Stanton Mchardy of San Antonio TX (US)

Michael W. Tidwell of San Antonio TX (US)

Andrew J. Brenner of San Antonio TX (US)

Ratna K. Vadlamudi of San Antonio TX (US)

INDANONE AND TETRALONEKETO OR HYDROXYL OXIMES AS CANCEL THERAPEUTICS - A simplified explanation of the abstract

This abstract first appeared for US patent application 18558765 titled 'INDANONE AND TETRALONEKETO OR HYDROXYL OXIMES AS CANCEL THERAPEUTICS

The abstract of this patent application describes compounds, salts, stereoisomers, and prodrugs that are ER ligands, with a focus on ERβ selectivity and specificity.

• These compounds are designed to target specific estrogen receptors, providing potential therapeutic benefits.
• The innovation lies in the development of compounds that selectively target ERβ, which could lead to more effective treatments with fewer side effects.
• The patent covers a range of compounds and their derivatives that show promise as ER ligands for various applications.

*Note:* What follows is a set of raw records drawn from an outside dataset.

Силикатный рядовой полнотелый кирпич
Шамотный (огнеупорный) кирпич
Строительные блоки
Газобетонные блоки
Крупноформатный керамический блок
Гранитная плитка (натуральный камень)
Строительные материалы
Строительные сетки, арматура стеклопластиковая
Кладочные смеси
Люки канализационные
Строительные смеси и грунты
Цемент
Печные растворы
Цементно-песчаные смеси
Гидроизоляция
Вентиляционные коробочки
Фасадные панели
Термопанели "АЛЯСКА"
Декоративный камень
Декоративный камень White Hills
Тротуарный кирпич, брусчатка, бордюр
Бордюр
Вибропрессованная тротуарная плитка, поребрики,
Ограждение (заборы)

Potential Applications: - Treatment of hormone-related conditions such as breast cancer or osteoporosis - Development of new pharmaceuticals targeting estrogen receptors

Problems Solved: - Addressing the need for more selective and effective estrogen receptor modulators - Improving the treatment options for hormone-related diseases

Benefits: - Enhanced therapeutic efficacy with reduced side effects - Potential for personalized medicine based on estrogen receptor profiles

Commercial Applications: Title: "Innovative ER Ligands for Targeted Therapies in Hormone-Related Diseases" This technology could have significant implications in the pharmaceutical industry, leading to the development of novel treatments for hormone-related conditions.

Questions about ER Ligands: 1. How do ER ligands differ from traditional hormone therapies?

  ER ligands target specific estrogen receptors, providing more targeted effects compared to broad-spectrum hormone therapies.

2. What potential challenges could arise in the development of ERβ-selective ligands?

  Developing compounds that are both selective and effective can be a complex process, requiring careful optimization and testing.

Original Abstract Submitted

Certain embodiments are directed to compounds, pharmaceutically acceptable salts, stereoisomers and prodrugs thereof, that are ER ligands and particularly to such compounds that are ERβ selective and/or ERβ specific ligands.